Nuriddin himself, however, was trepidatious regarding hip-hop’s trajectory as a social platform for people to egotistically express themselves however they pleased, without a focus on empowering the community at large. He felt the medium allowed any and every MC “to talk nonsense, bitch about their lives, boast about their women, their drugs, their money, their ego—as long as it isn’t relevant to the liberation of the people’s hearts and minds. I don’t even think about rap.”
In case you’re wondering if The Last Poets actually made a substantial impact in the culture and popular consciousness of America at the time, their debut album, released in 1970, peaked at No. 29 on the Billboard album charts and sold hundreds of thousands of copies. After delivering their follow-up LP, Nuriddin focused on the aforementioned solo effort and threw out minimal production in favor of a more funk-influenced soundscape, while lyrically providing a slice of life from the point of view of two street-savvy youths.

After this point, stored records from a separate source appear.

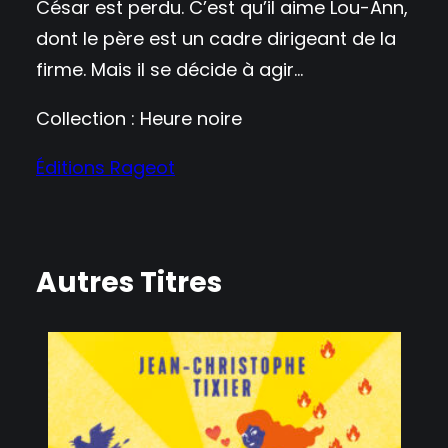
César est perdu. C’est qu’il aime Lou-Ann,
dont le père est un cadre dirigeant de la
firme. Mais il se décide à agir…
Collection : Heure noire
Éditions Rageot
Autres Titres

“Hustlers Convention is about two characters, who are saving themselves by any means necessary,” he explained. “It wasn’t like they were educated at Harvard, you know? They was already facing discrimination by coming from the ghetto. They had to use their wits without actually breaking the law, because then they would go to jail, and the younger one did go to jail.”
While that album didn’t do as well as the prior group efforts, Nuriddin and his Last Poets crew stuck in people’s minds—and got them a cameo in Tupac’s 1993 film, Poetic Justice.
Fortunately for the historical record and pantheon of significant figures in hip-hop history, Nuriddin was immortalized on film more substantially when director Mike Todd made the 2015 documentary Hustlers Convention. Sadly, the MC never garnered the same level of popularity and economic stability he had garnered in the 1970s. “Q-Tip was the only rapper who helped me out,” he said. “He sent me a grand when I was stranded and it got me out of hot water.”
While rappers and fans alike often glamorize the street hustler’s life and mentality, Nuriddin was trying to explore that popular subject matter from a more cautionary and informative approach with his album. “It looks good on the surface: it’s fast, it’s quick, it’s a road to riches and maybe some local fame,” he said. “But at the end of the day you’re gonna pay for the crime, you gotta do the time. You can hustle righteously and honestly, you just gotta practice.”
According to his family’s statement, “details regarding his jananza (funeral) will be forthcoming shortly.” Rest in peace, Jalal Mansur Nuriddin.